Item 11: Controls and Procedures.
(a) Disclosure Controls and Procedures. The Principal Executive and Financial Officers concluded that the Registrant’s Disclosure Controls and Procedures are effective based on their evaluation of the Disclosure Controls and Procedures as of a date within 90 days of the filing date of this report.
(b) Internal Control Over Financial Reporting. There were no significant changes in the Registrant’s Internal Control Over Financial Reporting or in other factors that could significantly affect this control subsequent to the date of the evaluation, including any corrective actions with regard to significant deficiencies and material weaknesses.

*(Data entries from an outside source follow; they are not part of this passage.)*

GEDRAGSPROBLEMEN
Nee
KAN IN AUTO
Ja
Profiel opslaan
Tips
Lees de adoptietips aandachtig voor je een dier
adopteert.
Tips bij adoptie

Item 12: Disclosure of Securities Lending Activities for Closed-End Management Investment Companies.
Not applicable.
Item 13: Exhibits.
Pursuant to the requirements of the Securities Exchange Act of 1934 and the Investment Company Act of 1940, the registrant has duly caused this report to be signed on its behalf by the undersigned, thereunto duly authorized.
| VANGUARD WORLD FUND | |
| | |
BY: | /s/ MORTIMER J. BUCKLEY* | |
| MORTIMER J. BUCKLEY | |
| CHIEF EXECUTIVE OFFICER | |
Date: October 19, 2023
Pursuant to the requirements of the Securities Exchange Act of 1934 and the Investment Company Act of 1940, this report has been signed below by the following persons on behalf of the registrant and in the capacities and on the dates indicated.
| VANGUARD WORLD FUND | |
| | |
BY: | /s/ MORTIMER J. BUCKLEY* | |
| MORTIMER J. BUCKLEY | |
| CHIEF EXECUTIVE OFFICER | |
Date: October 19, 2023
| VANGUARD WORLD FUND | |
| | |
BY: | /s/ CHRISTINE BUCHANAN* | |
| CHRISTINE BUCHANAN | |
| CHIEF FINANCIAL OFFICER | |
Date: October 19, 2023
* By: | /s/ Anne E. Robinson | |
Anne E. Robinson, pursuant to a Power of Attorney filed on July 21, 2023 (see File Number 33-53683) and to a Power of Attorney filed on March 29, 2023 (see File Number 2-11444), Incorporated by Reference.